What kind of president he'll make is a separate matter. Kennedy took almost two years to find his bearings, trust his judgment (against that of his "best and brightest" advisers), and set a course that might have converged with his promise, had he lived longer.

Obama enters the White House with more awareness of its pitfalls (because he has studied Kennedy's record). And he enjoys high hopes and good favor because he's viewed as so resonant with the times; and because the times are so difficult, many will grant him some fumbling and exploration—at least for a while.

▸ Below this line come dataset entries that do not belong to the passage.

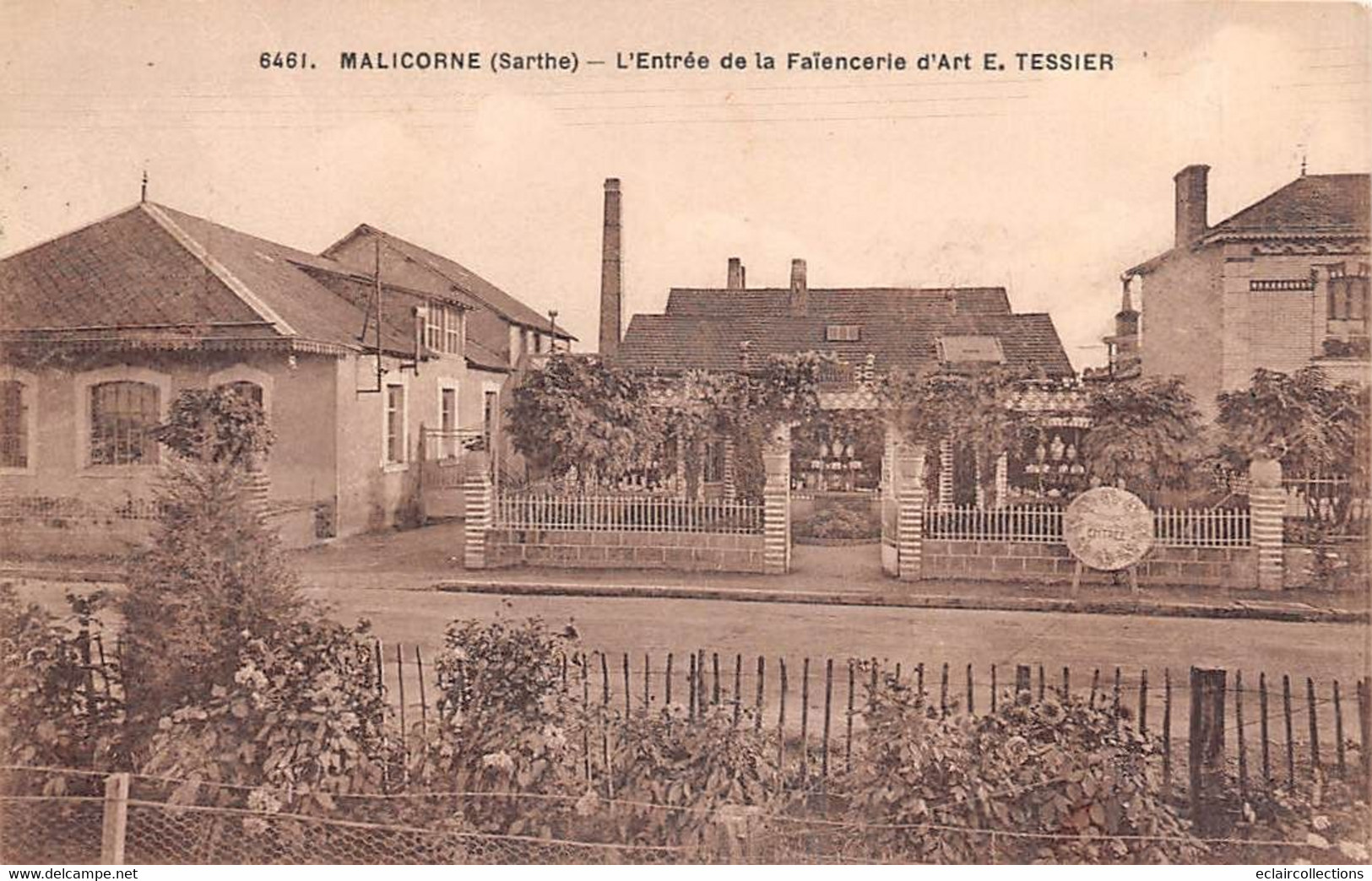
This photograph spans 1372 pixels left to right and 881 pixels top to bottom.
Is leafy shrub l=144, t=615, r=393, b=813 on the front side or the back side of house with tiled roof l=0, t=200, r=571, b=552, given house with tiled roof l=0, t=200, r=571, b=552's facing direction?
on the front side

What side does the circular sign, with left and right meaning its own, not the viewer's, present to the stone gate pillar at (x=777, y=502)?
right

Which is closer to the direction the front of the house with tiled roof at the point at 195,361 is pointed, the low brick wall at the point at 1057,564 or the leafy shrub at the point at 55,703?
the leafy shrub

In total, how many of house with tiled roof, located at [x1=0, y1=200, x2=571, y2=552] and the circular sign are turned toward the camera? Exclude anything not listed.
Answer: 2

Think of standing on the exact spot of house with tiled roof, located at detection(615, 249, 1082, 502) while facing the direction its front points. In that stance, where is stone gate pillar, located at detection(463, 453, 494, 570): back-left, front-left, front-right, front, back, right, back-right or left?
right

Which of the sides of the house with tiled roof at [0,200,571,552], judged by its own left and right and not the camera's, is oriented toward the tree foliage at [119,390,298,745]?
front

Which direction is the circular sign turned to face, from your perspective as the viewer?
facing the viewer

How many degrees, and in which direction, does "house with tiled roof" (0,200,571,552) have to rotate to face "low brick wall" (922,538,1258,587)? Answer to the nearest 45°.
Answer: approximately 90° to its left

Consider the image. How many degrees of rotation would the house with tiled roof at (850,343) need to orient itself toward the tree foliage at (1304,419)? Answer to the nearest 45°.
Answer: approximately 45° to its left

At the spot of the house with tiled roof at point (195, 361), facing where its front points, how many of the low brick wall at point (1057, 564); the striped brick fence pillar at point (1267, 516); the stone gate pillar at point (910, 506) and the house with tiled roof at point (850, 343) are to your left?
4

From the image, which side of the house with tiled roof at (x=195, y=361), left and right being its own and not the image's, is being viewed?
front

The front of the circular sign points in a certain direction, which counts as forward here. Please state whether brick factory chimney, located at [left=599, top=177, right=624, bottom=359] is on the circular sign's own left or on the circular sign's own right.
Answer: on the circular sign's own right
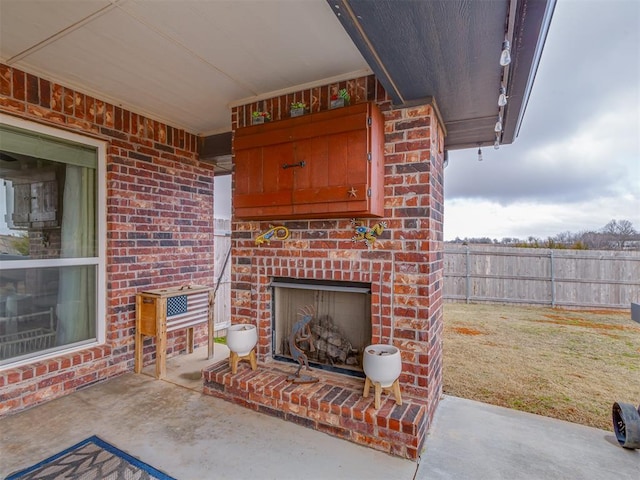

In the summer of 1959, as Kennedy pondered his unlikely run for the presidency, Allen Ginsberg, the generation's visionary poet of exuberance and doom, wrote in the Village Voice: "No one in America can know what will happen. No one is in real control. America is having a nervous breakdown. … Therefore there has been great exaltation, despair, prophecy, strain, suicide, secrecy, and public gaiety among the poets of the city."

He might as well have written it today.